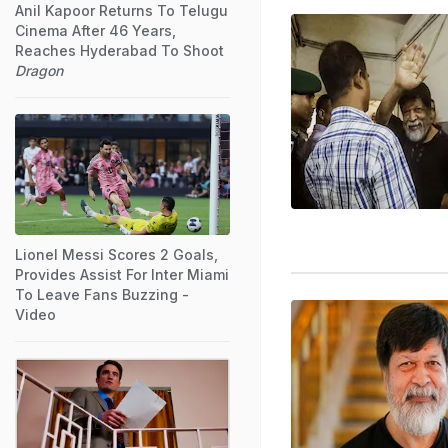
Anil Kapoor Returns To Telugu
Cinema After 46 Years,
Reaches Hyderabad To Shoot
Dragon
Lionel Messi Scores 2 Goals,
Provides Assist For Inter Miami
To Leave Fans Buzzing -
Video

######

▶ What is needed: All entries above are to be restated exactly, with every image omitted.

▶ Written reply:
Anil Kapoor Returns To Telugu
Cinema After 46 Years,
Reaches Hyderabad To Shoot
Dragon
Lionel Messi Scores 2 Goals,
Provides Assist For Inter Miami
To Leave Fans Buzzing -
Video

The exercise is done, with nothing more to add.